**Exercise input**
━━━━━━━━

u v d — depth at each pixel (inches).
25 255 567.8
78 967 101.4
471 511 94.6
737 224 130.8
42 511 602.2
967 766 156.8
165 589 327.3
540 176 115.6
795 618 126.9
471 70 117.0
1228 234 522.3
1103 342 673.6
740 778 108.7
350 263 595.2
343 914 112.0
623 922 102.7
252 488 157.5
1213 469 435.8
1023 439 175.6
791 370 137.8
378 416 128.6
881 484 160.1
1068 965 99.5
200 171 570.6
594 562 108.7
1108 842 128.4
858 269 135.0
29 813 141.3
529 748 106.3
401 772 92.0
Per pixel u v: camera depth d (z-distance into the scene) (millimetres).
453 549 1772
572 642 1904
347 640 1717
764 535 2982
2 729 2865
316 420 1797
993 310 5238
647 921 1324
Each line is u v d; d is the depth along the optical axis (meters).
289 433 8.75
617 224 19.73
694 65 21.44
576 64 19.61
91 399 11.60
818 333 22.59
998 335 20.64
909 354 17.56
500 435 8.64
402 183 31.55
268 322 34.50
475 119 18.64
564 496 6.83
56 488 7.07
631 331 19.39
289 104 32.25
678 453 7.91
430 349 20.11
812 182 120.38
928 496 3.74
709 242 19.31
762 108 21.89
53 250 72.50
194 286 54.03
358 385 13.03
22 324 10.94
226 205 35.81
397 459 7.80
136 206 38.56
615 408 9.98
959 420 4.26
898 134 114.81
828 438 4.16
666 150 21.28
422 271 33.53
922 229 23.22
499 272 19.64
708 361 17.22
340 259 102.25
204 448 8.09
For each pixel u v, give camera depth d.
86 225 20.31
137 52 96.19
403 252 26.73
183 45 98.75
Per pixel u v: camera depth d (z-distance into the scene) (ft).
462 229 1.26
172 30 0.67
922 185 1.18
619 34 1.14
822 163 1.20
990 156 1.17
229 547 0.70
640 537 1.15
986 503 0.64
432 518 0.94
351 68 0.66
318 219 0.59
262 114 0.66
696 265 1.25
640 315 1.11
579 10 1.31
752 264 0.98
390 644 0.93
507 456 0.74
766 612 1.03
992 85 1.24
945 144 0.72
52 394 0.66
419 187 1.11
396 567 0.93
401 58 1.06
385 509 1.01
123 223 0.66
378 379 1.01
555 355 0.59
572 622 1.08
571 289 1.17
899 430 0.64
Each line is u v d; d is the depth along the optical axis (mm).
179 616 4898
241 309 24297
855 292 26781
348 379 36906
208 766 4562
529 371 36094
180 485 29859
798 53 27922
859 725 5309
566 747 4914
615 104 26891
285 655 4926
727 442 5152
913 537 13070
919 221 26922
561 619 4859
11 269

━━━━━━━━

Nothing is to be left out; every record above must be repeated exactly.

**Answer box**
u v d — depth at each pixel (inches).
25 255 567.8
78 967 101.4
471 511 94.6
737 224 130.8
42 511 602.2
967 766 156.8
165 589 327.3
540 176 115.6
795 618 126.9
471 70 117.0
1228 234 522.3
1103 342 673.6
740 778 108.7
350 263 595.2
343 914 112.0
623 922 102.7
252 488 157.5
1213 469 435.8
1023 439 175.6
791 370 137.8
378 416 128.6
881 484 160.1
1068 965 99.5
200 171 570.6
594 562 108.7
1108 842 128.4
858 269 135.0
29 813 141.3
529 748 106.3
401 772 92.0
Per pixel u v: camera depth d (z-distance into the scene) (millimetres).
453 549 1772
572 642 1904
347 640 1717
764 535 2982
2 729 2865
316 420 1797
993 310 5238
647 921 1324
Each line is u v d; d is the depth along the optical axis (meters).
289 433 8.75
617 224 19.73
694 65 21.44
576 64 19.61
91 399 11.60
818 333 22.59
998 335 20.64
909 354 17.56
500 435 8.64
402 183 31.55
268 322 34.50
475 119 18.64
564 496 6.83
56 488 7.07
631 331 19.39
289 104 32.25
678 453 7.91
430 349 20.11
812 182 120.38
928 496 3.74
709 242 19.31
762 108 21.89
53 250 72.50
194 286 54.03
358 385 13.03
22 324 10.94
226 205 35.81
397 459 7.80
136 206 38.56
615 408 9.98
959 420 4.26
898 134 114.81
828 438 4.16
666 150 21.28
422 271 33.53
922 229 23.22
499 272 19.64
708 361 17.22
340 259 102.25
204 448 8.09
For each pixel u v, give camera depth d.
86 225 20.31
137 52 96.19
403 252 26.73
183 45 98.75
Per pixel u v: camera depth d (z-distance into the scene) (ft).
462 229 1.26
172 30 0.67
922 185 1.18
619 34 1.14
822 163 1.20
990 156 1.17
229 547 0.70
640 537 1.15
986 503 0.64
432 518 0.94
351 68 0.66
318 219 0.59
262 114 0.66
696 265 1.25
640 315 1.11
579 10 1.31
752 264 0.98
390 644 0.93
507 456 0.74
766 612 1.03
992 85 1.24
945 144 0.72
52 394 0.66
419 187 1.11
396 567 0.93
401 58 1.06
385 509 1.01
123 223 0.66
378 379 1.01
555 355 0.59
572 622 1.08
571 289 1.17
899 430 0.64
Each line is u v d; d is the depth along the optical axis (mm).
179 616 4898
241 309 24297
855 292 26781
348 379 36906
208 766 4562
529 371 36094
180 485 29859
798 53 27922
859 725 5309
566 747 4914
615 104 26891
285 655 4926
727 442 5152
913 537 13070
919 221 26922
561 619 4859
11 269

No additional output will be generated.